▸ **TASK TO COMPLETE**
Reproduce exactly only the lines from the line that holds "wall art: none" to the line that holds "cereal bowl: none", inclusive, in the listing below, and please leave out every picture.

▸ **RECORD EXCERPTS**
++++++++++++++++++++

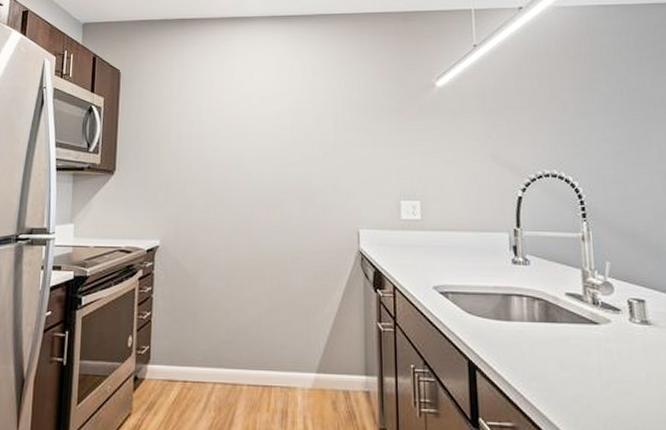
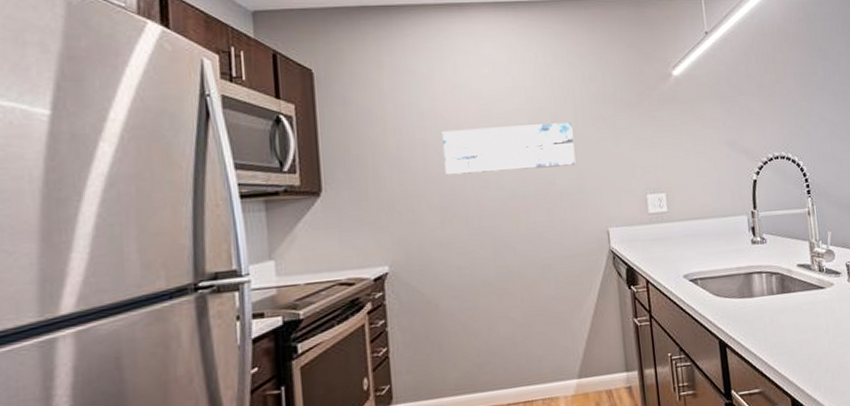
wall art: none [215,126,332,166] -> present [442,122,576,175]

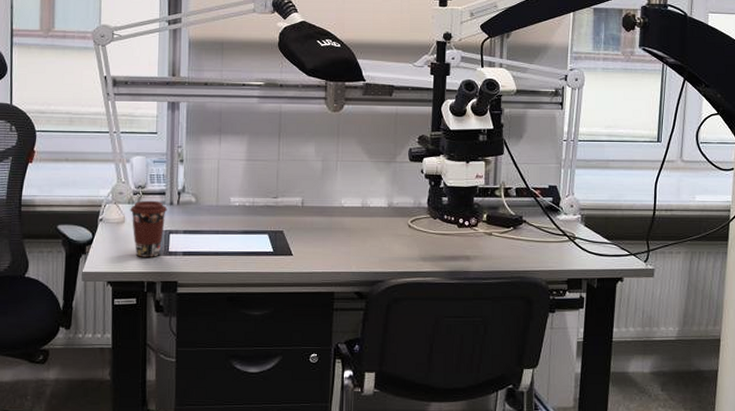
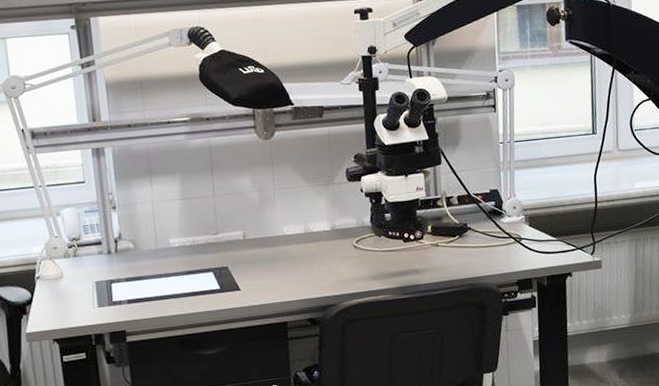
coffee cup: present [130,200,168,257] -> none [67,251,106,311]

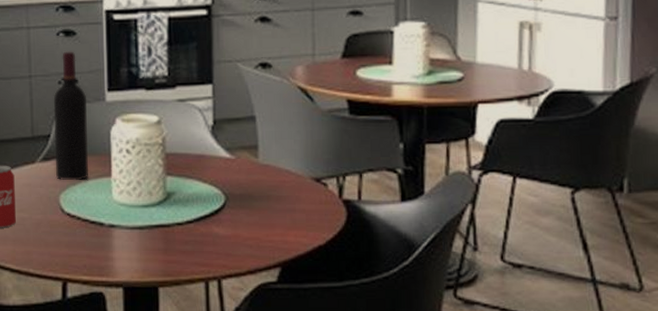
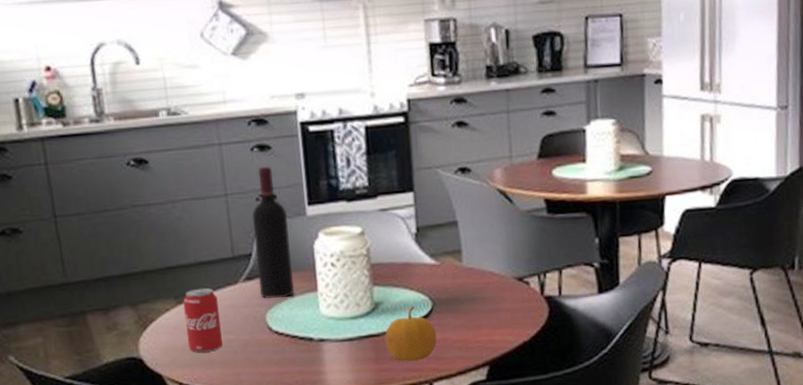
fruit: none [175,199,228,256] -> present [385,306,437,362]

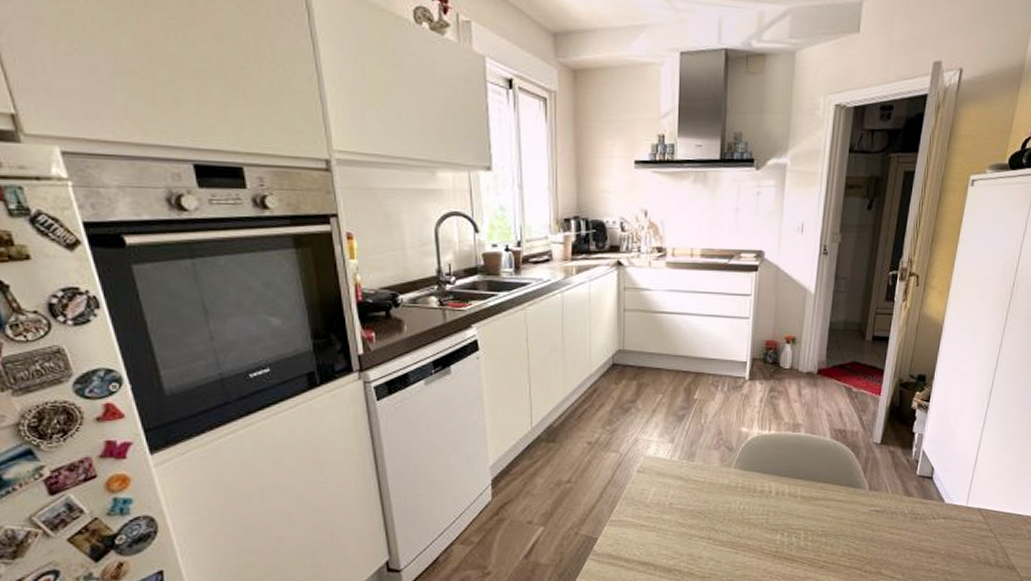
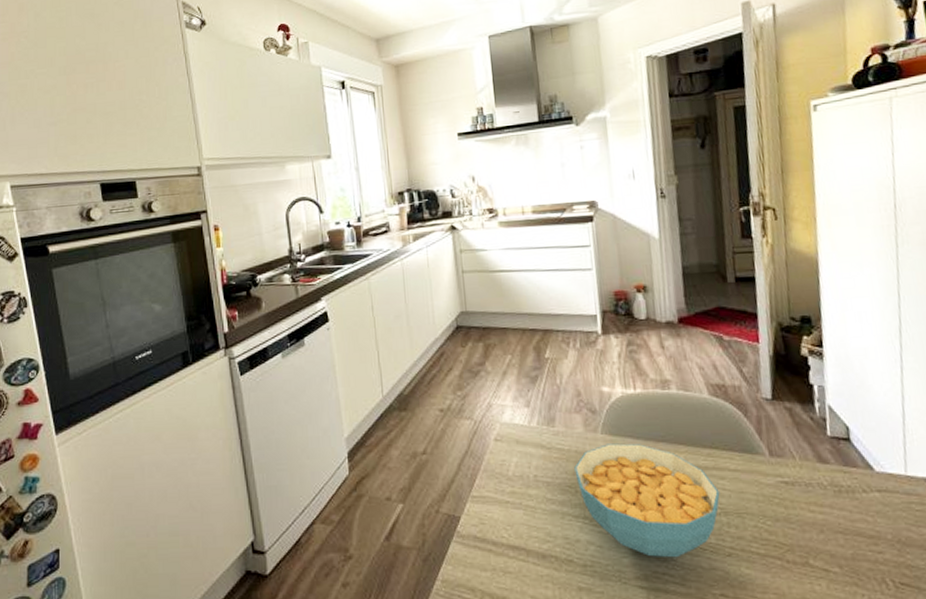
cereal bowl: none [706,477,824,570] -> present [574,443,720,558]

++++++++++++++++++++

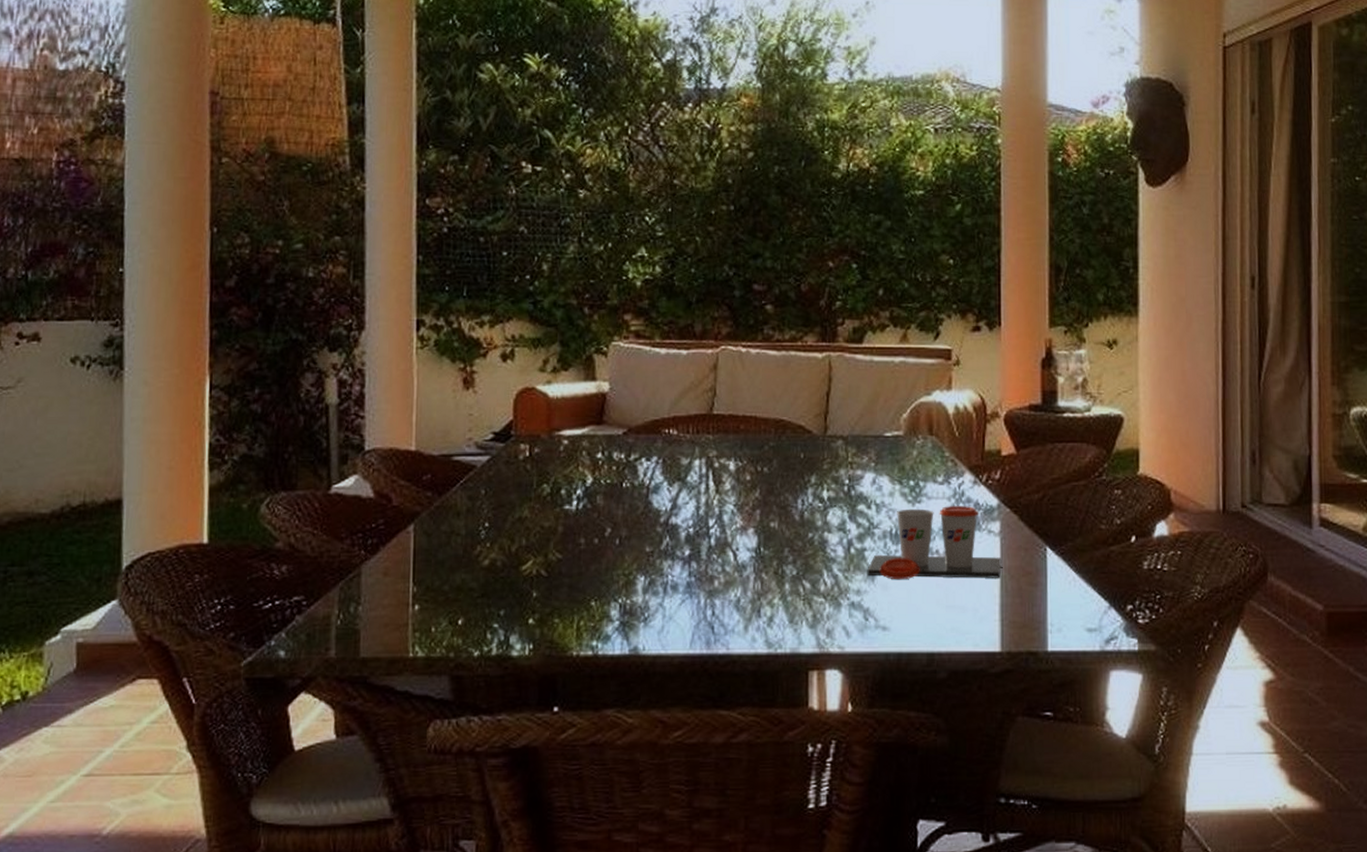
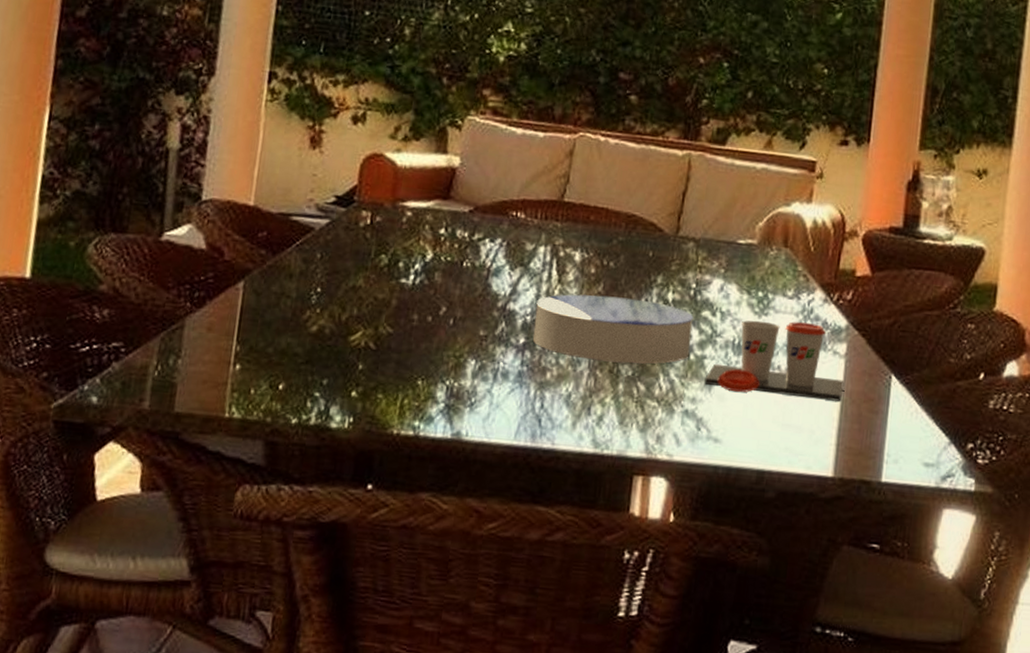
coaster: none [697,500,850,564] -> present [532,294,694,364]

++++++++++++++++++++

▸ **YOUR RESPONSE**
wall art: none [215,126,332,166] -> present [442,122,576,175]

coffee cup: present [130,200,168,257] -> none [67,251,106,311]

fruit: none [175,199,228,256] -> present [385,306,437,362]

cereal bowl: none [706,477,824,570] -> present [574,443,720,558]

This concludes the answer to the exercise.